> [Your goal]: When the line with "Some useful lists" is reached, include it and stop; before that, copy each line of the listing exactly from the first.

> [Extracted information]:
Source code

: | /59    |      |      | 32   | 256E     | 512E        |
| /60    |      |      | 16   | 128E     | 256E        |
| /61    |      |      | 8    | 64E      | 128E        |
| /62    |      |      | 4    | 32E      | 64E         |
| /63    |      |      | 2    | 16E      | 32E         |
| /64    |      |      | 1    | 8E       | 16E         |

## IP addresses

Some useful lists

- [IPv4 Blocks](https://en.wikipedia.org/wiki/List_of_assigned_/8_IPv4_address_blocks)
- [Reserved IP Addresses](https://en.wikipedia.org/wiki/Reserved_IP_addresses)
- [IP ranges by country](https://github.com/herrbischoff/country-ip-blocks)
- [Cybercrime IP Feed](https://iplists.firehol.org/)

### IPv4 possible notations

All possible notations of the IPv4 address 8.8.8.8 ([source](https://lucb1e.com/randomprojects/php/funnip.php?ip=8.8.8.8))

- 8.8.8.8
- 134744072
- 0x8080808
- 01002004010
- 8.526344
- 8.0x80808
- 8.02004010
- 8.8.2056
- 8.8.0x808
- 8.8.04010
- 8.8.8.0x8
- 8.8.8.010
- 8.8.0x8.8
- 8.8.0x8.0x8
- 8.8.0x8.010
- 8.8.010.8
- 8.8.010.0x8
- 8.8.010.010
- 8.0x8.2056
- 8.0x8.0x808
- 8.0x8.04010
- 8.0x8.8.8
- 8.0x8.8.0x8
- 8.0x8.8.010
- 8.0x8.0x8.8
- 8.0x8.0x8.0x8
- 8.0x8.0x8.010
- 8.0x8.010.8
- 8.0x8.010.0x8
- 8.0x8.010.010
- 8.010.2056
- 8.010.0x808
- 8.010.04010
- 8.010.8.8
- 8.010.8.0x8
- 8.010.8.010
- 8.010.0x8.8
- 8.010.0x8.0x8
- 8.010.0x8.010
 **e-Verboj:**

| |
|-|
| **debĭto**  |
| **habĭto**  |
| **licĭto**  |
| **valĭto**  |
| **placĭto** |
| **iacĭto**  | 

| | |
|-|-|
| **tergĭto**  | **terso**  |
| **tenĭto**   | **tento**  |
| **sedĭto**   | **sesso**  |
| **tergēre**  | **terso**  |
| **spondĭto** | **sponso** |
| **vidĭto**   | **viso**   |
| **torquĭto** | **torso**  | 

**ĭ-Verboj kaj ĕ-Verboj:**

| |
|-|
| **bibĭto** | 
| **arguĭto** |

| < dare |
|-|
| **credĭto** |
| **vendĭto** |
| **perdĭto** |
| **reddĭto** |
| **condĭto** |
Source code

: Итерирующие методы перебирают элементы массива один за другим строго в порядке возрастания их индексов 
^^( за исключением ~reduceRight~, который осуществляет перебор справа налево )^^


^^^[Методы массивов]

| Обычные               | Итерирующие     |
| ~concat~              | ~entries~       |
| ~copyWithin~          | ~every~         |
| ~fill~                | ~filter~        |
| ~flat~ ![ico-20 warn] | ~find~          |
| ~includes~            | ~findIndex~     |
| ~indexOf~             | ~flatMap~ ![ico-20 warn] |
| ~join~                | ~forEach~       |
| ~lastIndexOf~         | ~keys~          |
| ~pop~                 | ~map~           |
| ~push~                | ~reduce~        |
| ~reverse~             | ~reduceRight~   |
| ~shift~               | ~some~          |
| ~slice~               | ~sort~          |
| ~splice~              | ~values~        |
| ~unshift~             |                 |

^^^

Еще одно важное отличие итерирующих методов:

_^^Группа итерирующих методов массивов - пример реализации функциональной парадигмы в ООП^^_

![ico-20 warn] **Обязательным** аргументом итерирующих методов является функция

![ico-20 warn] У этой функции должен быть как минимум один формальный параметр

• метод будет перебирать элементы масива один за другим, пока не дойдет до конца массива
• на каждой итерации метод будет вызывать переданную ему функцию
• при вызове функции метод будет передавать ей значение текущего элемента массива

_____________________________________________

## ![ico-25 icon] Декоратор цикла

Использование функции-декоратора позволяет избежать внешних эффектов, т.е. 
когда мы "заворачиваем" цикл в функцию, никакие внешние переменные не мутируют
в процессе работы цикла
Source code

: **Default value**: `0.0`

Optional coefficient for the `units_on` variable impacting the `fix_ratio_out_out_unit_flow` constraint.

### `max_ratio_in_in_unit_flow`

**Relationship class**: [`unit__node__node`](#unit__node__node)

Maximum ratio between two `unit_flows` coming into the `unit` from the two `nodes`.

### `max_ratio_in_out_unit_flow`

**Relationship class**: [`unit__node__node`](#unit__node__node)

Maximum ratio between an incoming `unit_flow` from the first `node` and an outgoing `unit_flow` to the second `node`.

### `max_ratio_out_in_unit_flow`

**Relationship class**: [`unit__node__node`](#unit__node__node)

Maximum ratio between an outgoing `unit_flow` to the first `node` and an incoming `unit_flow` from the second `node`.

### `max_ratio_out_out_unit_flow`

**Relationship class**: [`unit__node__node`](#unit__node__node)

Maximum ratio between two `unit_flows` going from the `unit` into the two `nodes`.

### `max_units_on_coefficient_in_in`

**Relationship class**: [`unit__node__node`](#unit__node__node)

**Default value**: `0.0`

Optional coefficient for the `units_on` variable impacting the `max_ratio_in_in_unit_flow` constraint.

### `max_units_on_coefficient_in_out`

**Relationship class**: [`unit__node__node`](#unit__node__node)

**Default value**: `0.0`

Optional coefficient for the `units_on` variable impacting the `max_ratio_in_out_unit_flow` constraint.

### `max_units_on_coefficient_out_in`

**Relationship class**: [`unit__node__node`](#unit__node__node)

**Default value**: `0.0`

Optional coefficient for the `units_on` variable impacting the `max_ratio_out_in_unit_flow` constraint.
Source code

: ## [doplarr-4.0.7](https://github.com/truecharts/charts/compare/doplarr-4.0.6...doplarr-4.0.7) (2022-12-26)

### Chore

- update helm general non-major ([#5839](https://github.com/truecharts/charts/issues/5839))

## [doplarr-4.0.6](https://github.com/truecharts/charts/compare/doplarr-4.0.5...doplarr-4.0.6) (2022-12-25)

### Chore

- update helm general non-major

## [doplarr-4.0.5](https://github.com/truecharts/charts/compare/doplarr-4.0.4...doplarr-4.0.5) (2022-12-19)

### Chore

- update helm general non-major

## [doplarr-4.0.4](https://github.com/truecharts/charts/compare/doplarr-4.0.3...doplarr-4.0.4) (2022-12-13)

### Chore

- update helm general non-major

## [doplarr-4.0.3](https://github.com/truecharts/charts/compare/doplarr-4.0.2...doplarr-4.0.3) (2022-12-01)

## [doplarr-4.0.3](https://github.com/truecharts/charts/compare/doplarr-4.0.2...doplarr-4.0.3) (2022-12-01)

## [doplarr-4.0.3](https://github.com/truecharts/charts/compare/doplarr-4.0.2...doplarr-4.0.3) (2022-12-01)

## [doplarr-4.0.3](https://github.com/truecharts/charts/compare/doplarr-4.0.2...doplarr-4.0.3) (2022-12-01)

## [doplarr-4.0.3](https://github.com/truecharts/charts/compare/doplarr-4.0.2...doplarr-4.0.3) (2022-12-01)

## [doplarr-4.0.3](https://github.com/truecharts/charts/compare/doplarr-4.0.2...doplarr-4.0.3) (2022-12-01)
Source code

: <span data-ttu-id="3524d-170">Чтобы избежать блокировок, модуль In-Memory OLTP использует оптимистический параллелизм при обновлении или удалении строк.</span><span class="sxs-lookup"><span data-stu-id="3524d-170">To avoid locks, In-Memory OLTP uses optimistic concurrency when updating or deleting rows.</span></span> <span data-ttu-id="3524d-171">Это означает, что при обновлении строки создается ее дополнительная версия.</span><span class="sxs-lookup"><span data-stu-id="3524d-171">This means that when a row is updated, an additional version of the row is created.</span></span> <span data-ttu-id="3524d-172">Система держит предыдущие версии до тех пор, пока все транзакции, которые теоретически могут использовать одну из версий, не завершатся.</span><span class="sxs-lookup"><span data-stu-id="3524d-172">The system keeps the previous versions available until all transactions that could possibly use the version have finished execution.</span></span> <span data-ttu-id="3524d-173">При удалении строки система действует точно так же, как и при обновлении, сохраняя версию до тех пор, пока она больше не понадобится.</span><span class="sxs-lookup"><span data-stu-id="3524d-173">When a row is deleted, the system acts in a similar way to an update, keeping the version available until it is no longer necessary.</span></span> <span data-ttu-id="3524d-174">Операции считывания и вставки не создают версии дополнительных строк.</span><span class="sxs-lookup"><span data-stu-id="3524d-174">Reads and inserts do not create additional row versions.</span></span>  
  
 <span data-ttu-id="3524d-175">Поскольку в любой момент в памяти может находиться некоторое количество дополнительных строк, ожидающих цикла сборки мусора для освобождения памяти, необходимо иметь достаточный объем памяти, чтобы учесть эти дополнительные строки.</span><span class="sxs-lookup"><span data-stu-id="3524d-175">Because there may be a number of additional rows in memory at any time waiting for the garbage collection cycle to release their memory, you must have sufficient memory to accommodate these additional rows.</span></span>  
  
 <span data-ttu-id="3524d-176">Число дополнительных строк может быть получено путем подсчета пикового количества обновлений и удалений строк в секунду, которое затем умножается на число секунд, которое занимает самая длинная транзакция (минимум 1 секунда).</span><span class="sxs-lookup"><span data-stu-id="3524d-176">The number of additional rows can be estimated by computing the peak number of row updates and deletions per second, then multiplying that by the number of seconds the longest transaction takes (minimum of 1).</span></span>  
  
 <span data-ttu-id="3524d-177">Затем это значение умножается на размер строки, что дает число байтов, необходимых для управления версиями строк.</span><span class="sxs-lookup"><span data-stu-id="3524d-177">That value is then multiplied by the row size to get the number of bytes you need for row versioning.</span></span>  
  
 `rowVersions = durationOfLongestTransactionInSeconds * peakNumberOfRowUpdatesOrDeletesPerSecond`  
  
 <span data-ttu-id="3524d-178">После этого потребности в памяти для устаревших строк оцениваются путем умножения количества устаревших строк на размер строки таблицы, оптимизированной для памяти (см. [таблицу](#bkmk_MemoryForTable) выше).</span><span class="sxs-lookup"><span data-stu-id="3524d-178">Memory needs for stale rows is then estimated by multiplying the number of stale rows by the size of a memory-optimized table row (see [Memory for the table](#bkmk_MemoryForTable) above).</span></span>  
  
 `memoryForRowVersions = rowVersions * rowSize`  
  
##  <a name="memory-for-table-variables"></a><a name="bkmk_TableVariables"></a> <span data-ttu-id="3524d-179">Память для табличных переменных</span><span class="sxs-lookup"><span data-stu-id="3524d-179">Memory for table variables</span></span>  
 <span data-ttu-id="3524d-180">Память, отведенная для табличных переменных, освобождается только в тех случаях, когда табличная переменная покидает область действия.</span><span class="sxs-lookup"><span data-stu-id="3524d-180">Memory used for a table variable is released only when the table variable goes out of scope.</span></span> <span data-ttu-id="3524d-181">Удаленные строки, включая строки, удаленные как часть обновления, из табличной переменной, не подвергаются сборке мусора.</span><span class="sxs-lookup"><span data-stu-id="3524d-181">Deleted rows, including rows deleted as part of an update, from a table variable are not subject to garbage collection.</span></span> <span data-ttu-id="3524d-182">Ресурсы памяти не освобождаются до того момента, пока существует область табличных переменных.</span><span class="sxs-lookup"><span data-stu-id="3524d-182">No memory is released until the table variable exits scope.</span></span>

> [Result]:
Source code

: | /59    |      |      | 32   | 256E     | 512E        |
| /60    |      |      | 16   | 128E     | 256E        |
| /61    |      |      | 8    | 64E      | 128E        |
| /62    |      |      | 4    | 32E      | 64E         |
| /63    |      |      | 2    | 16E      | 32E         |
| /64    |      |      | 1    | 8E       | 16E         |

## IP addresses

Some useful lists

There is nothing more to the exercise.